• Goal of the exercise
From the entries below, copy out every line with "Left" in it.

━━ Data for processing ━━

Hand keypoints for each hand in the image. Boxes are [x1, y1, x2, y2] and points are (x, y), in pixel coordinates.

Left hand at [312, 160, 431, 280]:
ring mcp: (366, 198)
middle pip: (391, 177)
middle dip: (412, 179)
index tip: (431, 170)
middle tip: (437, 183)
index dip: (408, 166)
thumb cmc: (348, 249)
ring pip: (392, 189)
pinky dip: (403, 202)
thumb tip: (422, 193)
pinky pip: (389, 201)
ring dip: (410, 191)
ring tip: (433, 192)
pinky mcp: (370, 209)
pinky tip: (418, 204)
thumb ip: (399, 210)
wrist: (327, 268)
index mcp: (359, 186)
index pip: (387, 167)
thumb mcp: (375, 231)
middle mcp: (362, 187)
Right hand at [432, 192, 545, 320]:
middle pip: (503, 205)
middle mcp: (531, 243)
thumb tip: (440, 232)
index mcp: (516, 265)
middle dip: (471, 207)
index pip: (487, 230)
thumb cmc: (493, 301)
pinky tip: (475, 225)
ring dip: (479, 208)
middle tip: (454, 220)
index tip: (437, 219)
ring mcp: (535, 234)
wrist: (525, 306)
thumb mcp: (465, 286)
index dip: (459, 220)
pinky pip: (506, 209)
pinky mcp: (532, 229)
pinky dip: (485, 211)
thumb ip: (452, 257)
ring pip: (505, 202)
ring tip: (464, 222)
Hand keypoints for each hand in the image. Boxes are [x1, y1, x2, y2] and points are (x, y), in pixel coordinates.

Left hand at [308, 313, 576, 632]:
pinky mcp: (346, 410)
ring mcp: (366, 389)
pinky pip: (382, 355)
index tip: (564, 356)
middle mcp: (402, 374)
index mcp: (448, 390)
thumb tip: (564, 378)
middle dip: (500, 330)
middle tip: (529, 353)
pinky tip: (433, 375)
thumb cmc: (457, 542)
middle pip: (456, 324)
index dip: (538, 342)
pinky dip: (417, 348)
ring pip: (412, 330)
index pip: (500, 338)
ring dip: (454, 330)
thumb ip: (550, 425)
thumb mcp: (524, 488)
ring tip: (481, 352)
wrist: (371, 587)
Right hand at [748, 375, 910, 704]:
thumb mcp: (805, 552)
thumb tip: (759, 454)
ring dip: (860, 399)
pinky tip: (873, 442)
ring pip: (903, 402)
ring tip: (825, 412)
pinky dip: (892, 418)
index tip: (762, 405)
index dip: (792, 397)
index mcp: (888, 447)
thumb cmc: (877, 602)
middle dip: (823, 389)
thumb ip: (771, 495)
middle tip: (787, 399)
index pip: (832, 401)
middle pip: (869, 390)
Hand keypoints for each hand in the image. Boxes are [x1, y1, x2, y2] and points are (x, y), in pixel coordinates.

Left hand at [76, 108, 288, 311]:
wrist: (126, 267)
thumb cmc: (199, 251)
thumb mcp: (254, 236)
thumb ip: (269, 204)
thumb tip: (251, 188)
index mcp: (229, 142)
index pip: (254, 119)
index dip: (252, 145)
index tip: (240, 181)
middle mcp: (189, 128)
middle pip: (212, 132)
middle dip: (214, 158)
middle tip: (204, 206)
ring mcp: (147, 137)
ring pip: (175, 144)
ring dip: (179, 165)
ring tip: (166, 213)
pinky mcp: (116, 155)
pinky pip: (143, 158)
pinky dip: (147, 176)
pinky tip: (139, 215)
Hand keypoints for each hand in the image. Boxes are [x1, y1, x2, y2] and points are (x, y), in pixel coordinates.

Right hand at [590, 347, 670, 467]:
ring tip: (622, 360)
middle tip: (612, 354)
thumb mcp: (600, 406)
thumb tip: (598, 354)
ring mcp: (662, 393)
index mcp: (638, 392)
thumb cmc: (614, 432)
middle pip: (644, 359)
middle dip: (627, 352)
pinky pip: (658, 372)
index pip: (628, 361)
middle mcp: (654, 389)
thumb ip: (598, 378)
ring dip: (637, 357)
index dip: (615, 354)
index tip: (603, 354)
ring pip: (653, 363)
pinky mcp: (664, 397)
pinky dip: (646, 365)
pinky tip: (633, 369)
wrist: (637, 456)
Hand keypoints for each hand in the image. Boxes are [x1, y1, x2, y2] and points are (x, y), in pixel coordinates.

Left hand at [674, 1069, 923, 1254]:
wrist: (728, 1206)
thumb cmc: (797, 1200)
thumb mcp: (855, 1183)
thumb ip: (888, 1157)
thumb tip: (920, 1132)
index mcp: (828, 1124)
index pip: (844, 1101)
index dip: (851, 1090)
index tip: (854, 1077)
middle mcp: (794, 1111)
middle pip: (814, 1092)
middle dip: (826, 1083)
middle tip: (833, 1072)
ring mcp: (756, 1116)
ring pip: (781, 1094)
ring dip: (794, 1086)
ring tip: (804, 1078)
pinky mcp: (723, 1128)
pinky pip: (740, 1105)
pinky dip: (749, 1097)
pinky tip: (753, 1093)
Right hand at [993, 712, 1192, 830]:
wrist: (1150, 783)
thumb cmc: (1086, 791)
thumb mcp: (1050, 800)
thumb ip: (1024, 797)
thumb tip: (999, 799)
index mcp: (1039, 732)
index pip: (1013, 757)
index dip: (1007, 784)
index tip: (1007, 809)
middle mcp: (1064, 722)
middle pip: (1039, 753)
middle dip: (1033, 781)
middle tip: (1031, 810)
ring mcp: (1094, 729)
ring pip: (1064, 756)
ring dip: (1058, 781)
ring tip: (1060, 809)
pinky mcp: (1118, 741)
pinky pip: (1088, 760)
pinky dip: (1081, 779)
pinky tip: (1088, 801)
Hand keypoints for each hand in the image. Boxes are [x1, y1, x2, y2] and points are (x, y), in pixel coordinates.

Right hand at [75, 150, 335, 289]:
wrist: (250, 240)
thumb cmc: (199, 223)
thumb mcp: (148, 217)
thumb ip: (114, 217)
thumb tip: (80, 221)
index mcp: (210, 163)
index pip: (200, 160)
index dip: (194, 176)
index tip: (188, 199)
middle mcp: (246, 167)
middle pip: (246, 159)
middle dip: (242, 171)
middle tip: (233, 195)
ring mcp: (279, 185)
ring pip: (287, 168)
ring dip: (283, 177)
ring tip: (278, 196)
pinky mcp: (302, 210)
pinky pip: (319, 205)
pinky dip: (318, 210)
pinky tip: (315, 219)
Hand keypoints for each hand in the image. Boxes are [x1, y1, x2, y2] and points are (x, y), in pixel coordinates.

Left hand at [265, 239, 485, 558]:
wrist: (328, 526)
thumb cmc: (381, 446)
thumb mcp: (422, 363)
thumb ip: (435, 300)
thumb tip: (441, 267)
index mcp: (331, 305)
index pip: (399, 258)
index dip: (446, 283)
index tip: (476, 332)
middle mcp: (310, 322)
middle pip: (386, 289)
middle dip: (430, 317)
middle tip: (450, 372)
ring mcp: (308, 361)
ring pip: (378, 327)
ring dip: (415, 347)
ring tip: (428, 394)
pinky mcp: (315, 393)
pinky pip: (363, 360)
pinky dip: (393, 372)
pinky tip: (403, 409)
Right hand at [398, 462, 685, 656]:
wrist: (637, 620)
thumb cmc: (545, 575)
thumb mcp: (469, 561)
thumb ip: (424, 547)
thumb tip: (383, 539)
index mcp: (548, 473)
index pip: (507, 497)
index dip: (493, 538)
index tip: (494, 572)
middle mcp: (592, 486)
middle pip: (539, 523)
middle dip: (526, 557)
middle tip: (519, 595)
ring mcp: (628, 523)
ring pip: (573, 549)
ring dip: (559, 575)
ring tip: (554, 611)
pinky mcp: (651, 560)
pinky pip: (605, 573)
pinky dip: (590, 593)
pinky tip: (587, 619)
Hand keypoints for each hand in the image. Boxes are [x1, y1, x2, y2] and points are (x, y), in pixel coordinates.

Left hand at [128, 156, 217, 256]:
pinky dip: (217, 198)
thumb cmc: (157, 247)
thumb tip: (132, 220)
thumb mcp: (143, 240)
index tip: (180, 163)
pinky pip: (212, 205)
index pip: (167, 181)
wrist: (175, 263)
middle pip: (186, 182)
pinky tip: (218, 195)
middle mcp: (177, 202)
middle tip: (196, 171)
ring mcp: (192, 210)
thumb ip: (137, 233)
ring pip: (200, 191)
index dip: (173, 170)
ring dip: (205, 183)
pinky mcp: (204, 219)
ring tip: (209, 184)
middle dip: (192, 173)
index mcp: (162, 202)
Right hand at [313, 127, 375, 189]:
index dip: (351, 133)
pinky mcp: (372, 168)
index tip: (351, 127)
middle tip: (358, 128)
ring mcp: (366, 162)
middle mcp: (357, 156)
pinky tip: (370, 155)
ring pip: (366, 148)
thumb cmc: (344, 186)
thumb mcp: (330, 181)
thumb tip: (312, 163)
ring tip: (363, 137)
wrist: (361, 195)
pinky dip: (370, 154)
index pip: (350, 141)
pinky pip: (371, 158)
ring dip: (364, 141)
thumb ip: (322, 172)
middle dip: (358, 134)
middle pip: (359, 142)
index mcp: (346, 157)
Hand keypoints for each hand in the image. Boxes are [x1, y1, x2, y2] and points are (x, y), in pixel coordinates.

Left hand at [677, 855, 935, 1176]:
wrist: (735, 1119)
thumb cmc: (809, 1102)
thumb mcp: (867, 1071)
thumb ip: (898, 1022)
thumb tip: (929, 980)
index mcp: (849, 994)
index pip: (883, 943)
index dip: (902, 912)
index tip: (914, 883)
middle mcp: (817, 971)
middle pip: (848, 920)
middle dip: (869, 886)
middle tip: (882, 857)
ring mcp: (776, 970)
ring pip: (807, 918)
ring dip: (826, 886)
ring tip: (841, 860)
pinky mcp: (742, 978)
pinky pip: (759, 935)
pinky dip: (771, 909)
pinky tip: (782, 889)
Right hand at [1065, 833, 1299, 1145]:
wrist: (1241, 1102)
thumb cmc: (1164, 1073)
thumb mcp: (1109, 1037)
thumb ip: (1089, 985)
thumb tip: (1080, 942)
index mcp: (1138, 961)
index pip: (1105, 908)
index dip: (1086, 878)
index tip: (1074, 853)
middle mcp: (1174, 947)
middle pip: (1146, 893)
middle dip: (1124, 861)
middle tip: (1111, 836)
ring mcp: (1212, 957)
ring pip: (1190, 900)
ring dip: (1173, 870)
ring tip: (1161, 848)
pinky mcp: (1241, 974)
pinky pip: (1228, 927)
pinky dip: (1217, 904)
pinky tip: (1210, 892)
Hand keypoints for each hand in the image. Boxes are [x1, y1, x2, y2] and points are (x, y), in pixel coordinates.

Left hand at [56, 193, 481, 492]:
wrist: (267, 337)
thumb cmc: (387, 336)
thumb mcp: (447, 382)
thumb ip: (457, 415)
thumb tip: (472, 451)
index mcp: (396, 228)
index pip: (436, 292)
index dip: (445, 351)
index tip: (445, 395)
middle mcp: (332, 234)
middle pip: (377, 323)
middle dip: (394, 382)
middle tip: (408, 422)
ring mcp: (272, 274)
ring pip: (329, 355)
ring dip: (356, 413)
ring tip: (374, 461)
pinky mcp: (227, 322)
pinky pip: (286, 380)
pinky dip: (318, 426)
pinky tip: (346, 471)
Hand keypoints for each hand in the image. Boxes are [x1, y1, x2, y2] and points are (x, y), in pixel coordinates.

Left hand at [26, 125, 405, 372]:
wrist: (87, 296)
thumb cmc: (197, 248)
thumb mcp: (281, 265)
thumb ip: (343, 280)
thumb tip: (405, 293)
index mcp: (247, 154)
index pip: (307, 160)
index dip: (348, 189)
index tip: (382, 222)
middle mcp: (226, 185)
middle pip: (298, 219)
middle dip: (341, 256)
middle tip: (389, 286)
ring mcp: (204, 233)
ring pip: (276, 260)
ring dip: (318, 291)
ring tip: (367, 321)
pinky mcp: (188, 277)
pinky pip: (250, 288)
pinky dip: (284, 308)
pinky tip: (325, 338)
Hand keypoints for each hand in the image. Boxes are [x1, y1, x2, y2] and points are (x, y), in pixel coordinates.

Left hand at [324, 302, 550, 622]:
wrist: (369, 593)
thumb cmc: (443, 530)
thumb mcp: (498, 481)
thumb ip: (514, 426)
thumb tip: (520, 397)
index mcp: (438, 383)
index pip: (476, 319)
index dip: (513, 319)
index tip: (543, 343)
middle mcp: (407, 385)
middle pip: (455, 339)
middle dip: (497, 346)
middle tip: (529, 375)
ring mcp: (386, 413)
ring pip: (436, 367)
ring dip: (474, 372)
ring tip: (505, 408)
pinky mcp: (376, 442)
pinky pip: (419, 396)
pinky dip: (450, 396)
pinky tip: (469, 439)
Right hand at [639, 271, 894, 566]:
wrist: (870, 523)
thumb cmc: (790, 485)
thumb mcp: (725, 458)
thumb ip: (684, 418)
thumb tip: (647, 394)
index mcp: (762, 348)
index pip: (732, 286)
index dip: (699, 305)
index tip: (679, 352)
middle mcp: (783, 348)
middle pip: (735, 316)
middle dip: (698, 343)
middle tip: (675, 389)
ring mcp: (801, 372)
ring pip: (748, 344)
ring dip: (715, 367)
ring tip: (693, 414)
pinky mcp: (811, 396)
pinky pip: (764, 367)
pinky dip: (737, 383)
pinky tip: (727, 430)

━━━

• Result for this exercise
Left hand at [312, 160, 431, 280]:
Left hand at [308, 313, 576, 632]:
Left hand at [76, 108, 288, 311]:
Left hand at [674, 1069, 923, 1254]:
Left hand at [265, 239, 485, 558]:
Left hand at [128, 156, 217, 256]:
Left hand at [677, 855, 935, 1176]:
Left hand at [56, 193, 481, 492]:
Left hand at [26, 125, 405, 372]:
Left hand at [324, 302, 550, 622]:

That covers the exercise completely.